The present study showed that HHcy was independently associated with hypertriglyceridemia and low levels of HDL-C, which provides evidence that Hcy levels might affect HDL-C and TG metabolism.
既往研究证实高同型半胱氨酸血症(HHcy)、血脂异常和动脉粥样硬化之间可能存在联系。然而,关于HHcy与血脂谱之间关系的流行病学数据有限,尤其是在以社区为基础的中国人群中。本研究旨在调查未接受降脂治疗的中国社区人群血浆同型半胱氨酸(Hcy)水平与血脂谱的关联。
分析纳入了来自北京石景山区队列的4660名中国受试者。检测血浆总Hcy、血清脂质指标,包括总胆固醇(TC)、甘油三酯(TG)、低密度脂蛋白胆固醇(LDL-C)、高密度脂蛋白胆固醇(HDL-C)以及相关代谢危险因素。采用多变量回归模型,对年龄、性别、吸烟、饮酒、体力活动、维生素B补充剂、体重指数、空腹血糖水平、血清肌酐、收缩压和舒张压进行校正,以评估Hcy与血脂谱的关联。

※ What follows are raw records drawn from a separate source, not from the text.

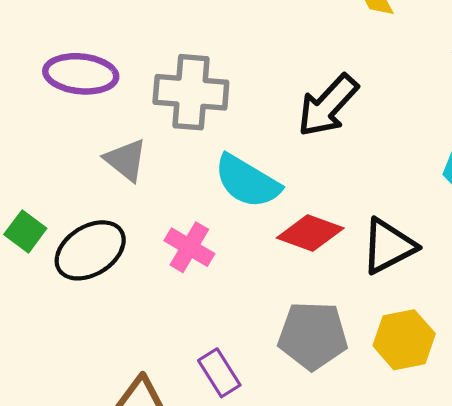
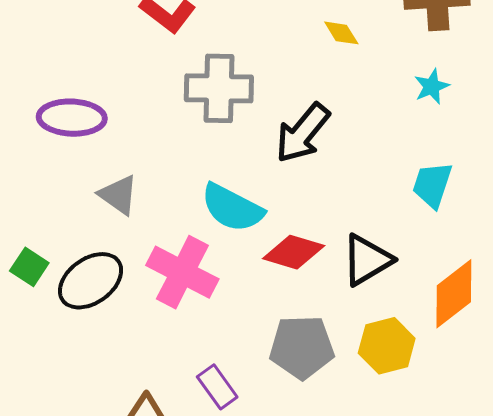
gray cross: (191, 92) -> (219, 88), moved
pink cross: (189, 247) -> (182, 272), size x1.5

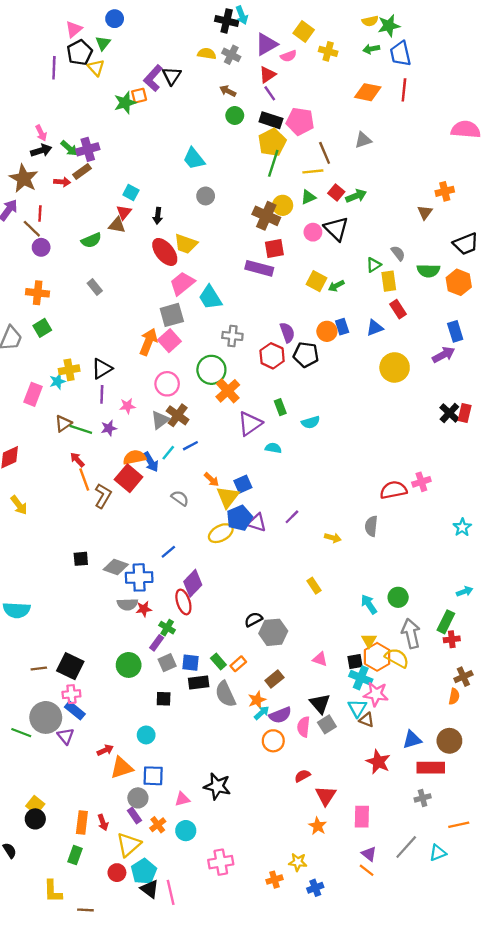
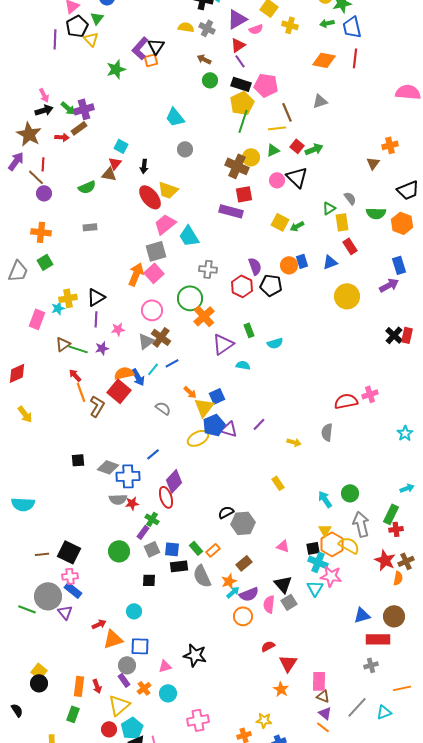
orange square: (139, 96) -> (151, 60), moved
gray rectangle: (95, 287) -> (90, 227), turned -56
brown triangle: (367, 720) -> (323, 696), moved
red star: (378, 762) -> (385, 560), moved

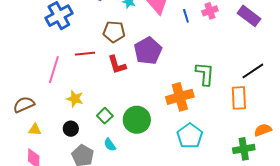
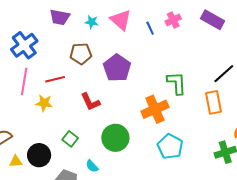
red L-shape: (117, 65) -> (90, 102), moved
pink line: (54, 70) -> (24, 82), moved
yellow star: (75, 99) -> (44, 103), moved
green square: (105, 116) -> (70, 139), moved
black circle: (71, 129) -> (39, 155), moved, size x1.5

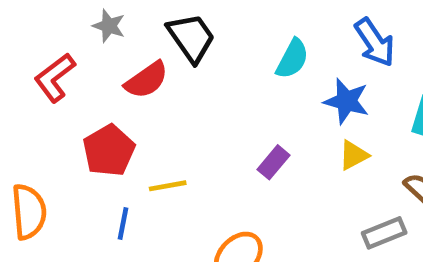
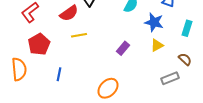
red pentagon: (109, 151) -> (39, 44), moved
yellow line: (168, 186) -> (79, 35), moved

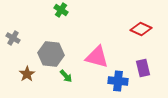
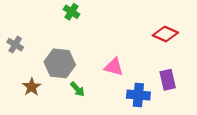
pink triangle: (97, 57) -> (114, 67), size x0.7

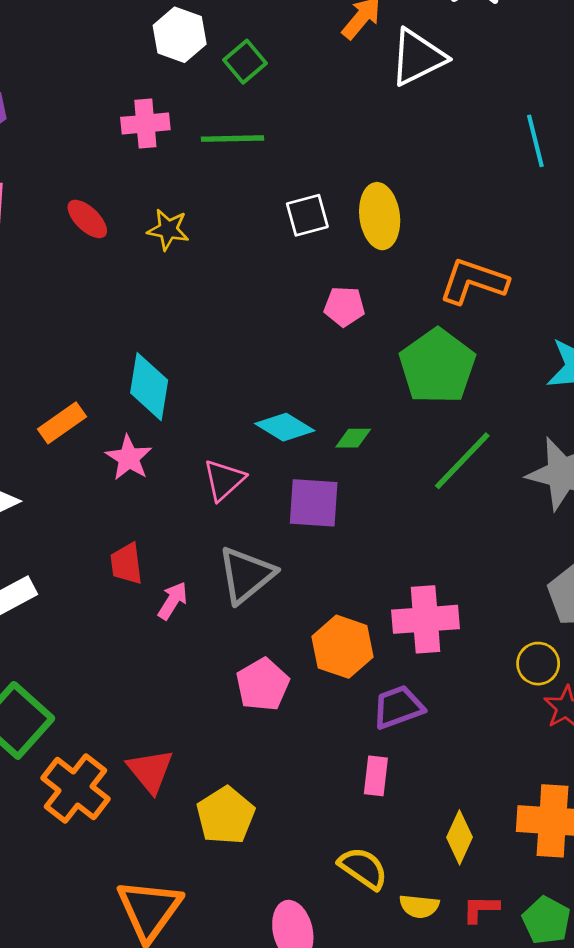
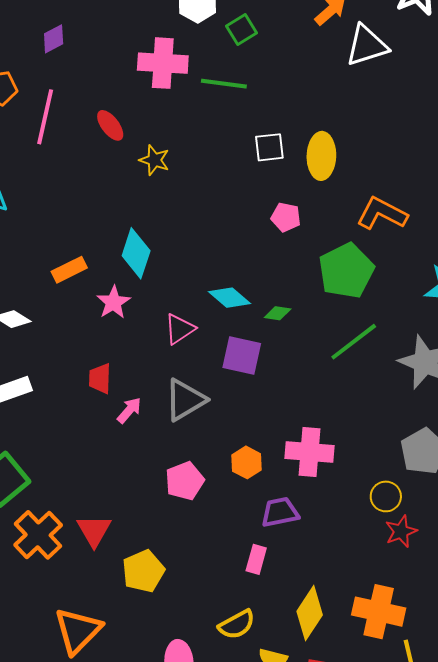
pink cross: (145, 124) -> (163, 63), size x1.4
yellow star: (168, 229) -> (154, 160), moved
orange hexagon: (343, 647) -> (247, 462), size x0.7
yellow diamond: (459, 837) -> (310, 613), size x1.4
yellow semicircle: (363, 868) -> (237, 625), turned 108

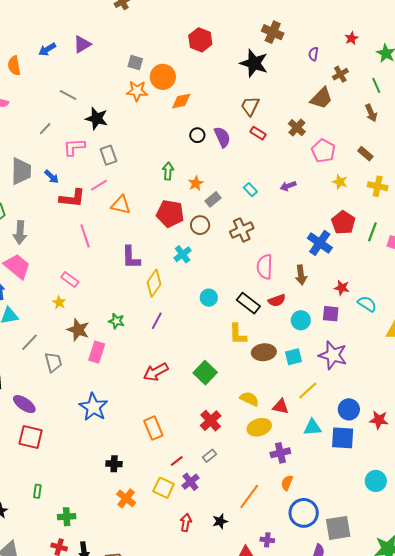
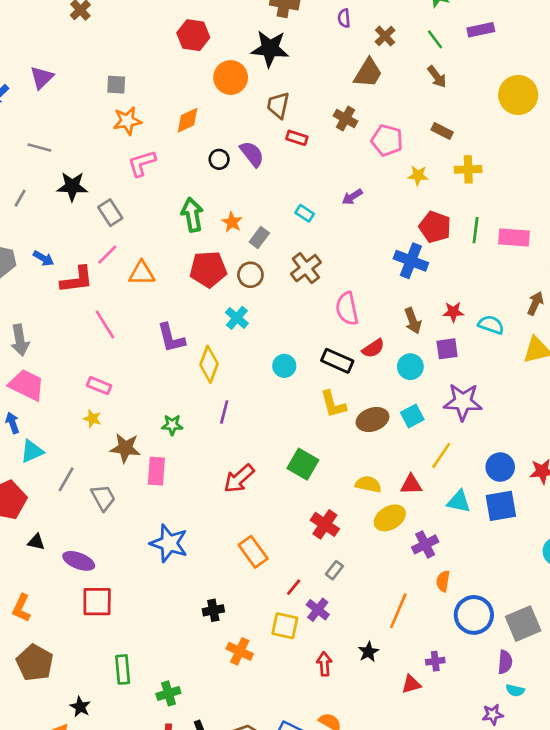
orange circle: (163, 77) -> (231, 78), moved
black star: (97, 118) -> (72, 186), moved
pink L-shape: (74, 147) -> (142, 163), moved
green arrow: (168, 171) -> (192, 215), size x1.4
brown arrow: (301, 275) -> (413, 321), moved
cyan triangle: (313, 427) -> (459, 502), turned 30
green rectangle: (37, 491) -> (123, 669), size x1.5

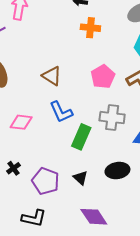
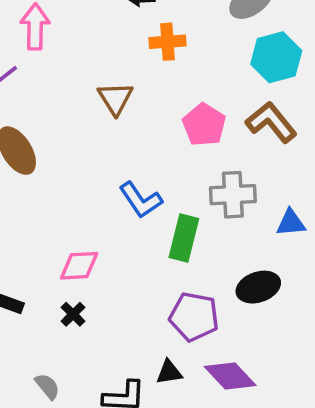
brown triangle: (52, 76) -> (115, 98), moved, turned 35
pink diamond: (21, 122) -> (79, 266), moved
black triangle: (81, 178) -> (169, 372), moved, turned -42
purple pentagon: (46, 181) -> (194, 317), moved

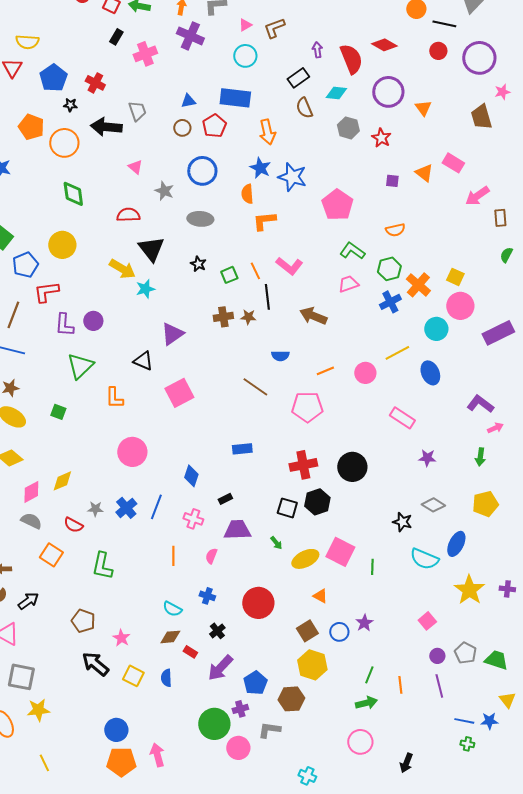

受试者年龄为56.75±8.91岁,男性占38.15%。Hcy中位数(IQR)为11.98(10.00 - 14.93)μmol/L,24.4%患有HHcy(定义为Hcy≥15μmol/L)。基线TC均值(SD)为5.34±0.98mmol/L,LDL-C为3.27±0.81mmol/L,HDL-C为1.43±0.38mmol/L。TG中位数(IQR)为1.28(0.91 - 1.85)mmol/L。在多变量线性回归分析中,lnHcy(Hcy的对数转换)水平与lnTG呈正相关(校正β = 0.075,SE = 0.021,P = 0.001)。以Hcy<15μmol/L为参照,HHcy与lnTG(校正β = 0.056,SE = 0.020,P = 0.004)和lnHDL(校正β = -0.018,SE = 0.009,P = 0.038)均独立相关。在多变量逻辑回归分析中,校正混杂因素后,HHcy与低HDL-C(HDL-C<1.04mmol/L)风险增加(校正比值比[OR]=1.406,95%置信区间[CI]:1.143 - 1.728,P = 0.001)以及高甘油三酯血症(TG≥1.7mmol/L;校正OR = 1.293,95%CI:1.096 - 1.524,P = 0.002)相关。然而,Hcy与TC或LDL-C之间无显著关联。
本研究表明,HHcy与高甘油三酯血症和低HDL-C水平独立相关,这为Hcy水平可能影响HDL-C和TG代谢提供了证据。